La France n'est pas seule concernée. Ce type de criminalité se développe dans toute l'Europe, mais le territoire français concentre une part importante des cas recensés, notamment en Île-de-France et dans les grandes métropoles. Les enquêteurs de l'Office central de lutte contre la criminalité organisée (OCLCO) et la Brigade criminelle sont mobilisés sur plusieurs dossiers simultanément.
Des profils de victimes très variés
Contrairement aux idées reçues, les victimes ne sont pas uniquement des traders ou investisseurs professionnels. Parmi les 41 cas recensés depuis janvier 2026, on compte des jeunes actifs ayant investi leurs économies dans le Bitcoin ou l'Ethereum, mais aussi des membres de leur famille, pris en otage pour faire pression sur le détenteur des fonds.
Certaines affaires impliquent des informateurs internes, des anciens associés ou des connaissances directes des victimes, ce qui complique considérablement le travail des enquêteurs. Le recours à des techniques d'intimidation violentes, dont des séquestrations avec brutalités physiques, est régulièrement documenté dans les procédures judiciaires.
Cette montée en puissance des violences liées aux cryptos intervient dans un contexte plus large de criminalité organisée en France.

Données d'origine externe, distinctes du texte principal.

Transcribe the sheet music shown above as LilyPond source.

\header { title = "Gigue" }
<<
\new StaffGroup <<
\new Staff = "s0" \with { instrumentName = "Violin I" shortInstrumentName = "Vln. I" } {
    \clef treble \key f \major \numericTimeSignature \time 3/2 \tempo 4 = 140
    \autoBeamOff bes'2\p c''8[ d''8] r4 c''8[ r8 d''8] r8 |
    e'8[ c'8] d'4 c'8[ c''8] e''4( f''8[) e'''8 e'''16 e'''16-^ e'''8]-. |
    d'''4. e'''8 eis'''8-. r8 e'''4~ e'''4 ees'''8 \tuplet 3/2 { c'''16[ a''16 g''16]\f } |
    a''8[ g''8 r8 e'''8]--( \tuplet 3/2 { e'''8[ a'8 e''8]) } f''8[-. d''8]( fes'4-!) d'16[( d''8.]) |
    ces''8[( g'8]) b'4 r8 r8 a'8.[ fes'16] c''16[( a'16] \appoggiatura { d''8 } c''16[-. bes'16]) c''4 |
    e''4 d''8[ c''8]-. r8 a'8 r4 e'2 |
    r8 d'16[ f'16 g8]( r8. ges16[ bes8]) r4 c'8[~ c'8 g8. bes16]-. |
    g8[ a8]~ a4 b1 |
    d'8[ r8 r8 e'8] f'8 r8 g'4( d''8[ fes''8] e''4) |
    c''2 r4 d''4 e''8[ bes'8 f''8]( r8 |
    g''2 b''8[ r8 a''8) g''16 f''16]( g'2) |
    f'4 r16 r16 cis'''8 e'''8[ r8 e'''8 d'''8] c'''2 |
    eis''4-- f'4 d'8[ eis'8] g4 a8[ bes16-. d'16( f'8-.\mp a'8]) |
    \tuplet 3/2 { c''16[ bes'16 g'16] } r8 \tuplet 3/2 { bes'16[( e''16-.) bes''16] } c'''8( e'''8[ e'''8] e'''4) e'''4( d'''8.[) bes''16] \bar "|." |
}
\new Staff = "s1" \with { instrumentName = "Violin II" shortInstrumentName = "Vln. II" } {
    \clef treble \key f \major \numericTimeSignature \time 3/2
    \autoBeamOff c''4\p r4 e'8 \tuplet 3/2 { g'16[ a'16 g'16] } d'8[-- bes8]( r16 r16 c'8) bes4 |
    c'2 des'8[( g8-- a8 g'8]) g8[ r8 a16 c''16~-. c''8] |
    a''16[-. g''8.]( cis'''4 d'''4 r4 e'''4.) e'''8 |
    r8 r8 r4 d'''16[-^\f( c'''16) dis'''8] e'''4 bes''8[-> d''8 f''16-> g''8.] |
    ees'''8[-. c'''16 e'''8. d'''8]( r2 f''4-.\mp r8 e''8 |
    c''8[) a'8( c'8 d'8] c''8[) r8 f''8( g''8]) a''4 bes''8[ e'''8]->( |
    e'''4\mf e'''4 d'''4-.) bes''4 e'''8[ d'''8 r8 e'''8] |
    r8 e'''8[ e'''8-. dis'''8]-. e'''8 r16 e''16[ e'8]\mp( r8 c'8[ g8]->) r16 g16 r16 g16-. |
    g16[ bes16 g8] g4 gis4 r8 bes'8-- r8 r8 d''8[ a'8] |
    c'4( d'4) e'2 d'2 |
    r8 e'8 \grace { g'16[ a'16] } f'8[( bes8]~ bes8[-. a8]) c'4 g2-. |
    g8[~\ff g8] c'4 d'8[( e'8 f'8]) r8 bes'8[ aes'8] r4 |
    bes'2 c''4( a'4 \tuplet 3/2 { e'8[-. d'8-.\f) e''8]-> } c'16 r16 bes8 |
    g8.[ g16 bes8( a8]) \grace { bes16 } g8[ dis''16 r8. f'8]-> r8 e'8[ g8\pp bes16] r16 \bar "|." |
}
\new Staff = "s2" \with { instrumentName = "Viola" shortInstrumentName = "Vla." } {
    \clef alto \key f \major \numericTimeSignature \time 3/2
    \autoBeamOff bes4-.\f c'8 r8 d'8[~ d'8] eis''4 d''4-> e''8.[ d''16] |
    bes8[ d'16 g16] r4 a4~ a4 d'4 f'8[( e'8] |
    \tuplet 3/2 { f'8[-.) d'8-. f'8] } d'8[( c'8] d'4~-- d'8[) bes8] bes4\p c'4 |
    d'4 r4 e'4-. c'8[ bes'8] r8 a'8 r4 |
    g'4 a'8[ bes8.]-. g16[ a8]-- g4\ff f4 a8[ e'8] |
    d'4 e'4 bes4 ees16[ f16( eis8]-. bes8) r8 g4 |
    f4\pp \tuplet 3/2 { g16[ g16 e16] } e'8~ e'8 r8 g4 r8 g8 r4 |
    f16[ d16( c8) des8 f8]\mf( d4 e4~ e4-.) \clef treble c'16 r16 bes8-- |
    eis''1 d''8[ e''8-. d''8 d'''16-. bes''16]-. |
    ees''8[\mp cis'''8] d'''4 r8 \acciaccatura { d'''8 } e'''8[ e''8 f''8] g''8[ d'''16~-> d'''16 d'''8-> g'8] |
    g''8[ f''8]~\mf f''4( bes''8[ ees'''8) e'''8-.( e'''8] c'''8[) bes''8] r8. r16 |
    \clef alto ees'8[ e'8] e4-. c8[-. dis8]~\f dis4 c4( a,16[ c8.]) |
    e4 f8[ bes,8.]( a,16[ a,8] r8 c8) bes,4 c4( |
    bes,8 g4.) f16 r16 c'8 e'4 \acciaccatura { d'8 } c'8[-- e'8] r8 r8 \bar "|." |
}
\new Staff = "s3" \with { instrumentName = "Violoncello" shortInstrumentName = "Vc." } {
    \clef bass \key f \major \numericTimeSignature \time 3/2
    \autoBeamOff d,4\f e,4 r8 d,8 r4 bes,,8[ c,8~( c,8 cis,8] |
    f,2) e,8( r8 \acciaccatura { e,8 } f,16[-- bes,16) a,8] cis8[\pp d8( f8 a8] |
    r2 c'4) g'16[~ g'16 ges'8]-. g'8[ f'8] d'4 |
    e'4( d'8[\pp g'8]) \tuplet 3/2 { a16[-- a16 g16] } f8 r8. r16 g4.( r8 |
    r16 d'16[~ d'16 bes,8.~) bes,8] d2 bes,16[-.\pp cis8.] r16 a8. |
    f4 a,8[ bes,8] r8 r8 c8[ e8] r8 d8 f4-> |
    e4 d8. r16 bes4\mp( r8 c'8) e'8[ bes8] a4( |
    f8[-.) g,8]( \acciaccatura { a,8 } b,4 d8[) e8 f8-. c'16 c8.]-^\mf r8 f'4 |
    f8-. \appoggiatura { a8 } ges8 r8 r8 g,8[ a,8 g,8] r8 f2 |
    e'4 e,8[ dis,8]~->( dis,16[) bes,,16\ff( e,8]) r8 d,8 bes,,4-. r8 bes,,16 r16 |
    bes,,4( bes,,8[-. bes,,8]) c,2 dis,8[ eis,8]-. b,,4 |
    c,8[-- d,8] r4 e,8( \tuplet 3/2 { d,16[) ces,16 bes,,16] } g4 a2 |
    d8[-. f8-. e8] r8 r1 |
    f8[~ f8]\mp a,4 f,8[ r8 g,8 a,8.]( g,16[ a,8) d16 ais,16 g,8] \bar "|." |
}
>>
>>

On peut rapprocher ce phénomène d'autres formes de criminalité en bande organisée, comme le braquage spectaculaire aux Champs-Élysées où 2 millions d'euros de bijoux ont été dérobés en plein jour, ou encore les affaires de narcotrafic à Marseille qui illustrent la brutalité croissante des réseaux criminels.
Les autorités appellent à la discrétion
Face à cette menace, les services de police et les associations de défense des investisseurs en cryptomonnaies multiplient les mises en garde. Le message central est clair : ne pas afficher publiquement sa détention d'actifs numériques, que ce soit sur les réseaux sociaux ou dans des cercles professionnels.
Le parquet de Paris a ouvert plusieurs informations judiciaires pour séquestration aggravée et extorsion en bande organisée. Des interpellations ont eu lieu, mais les enquêteurs estiment que plusieurs réseaux actifs n'ont pas encore été démantelés. Le phénomène, qui s'inscrit dans une pression croissante sur le système judiciaire et carcéral français, appelle une réponse coordonnée au niveau européen. Les plateformes d'échange de cryptomonnaies sont également sollicitées pour coopérer avec les autorités et signaler les transferts suspects réalisés sous la contrainte.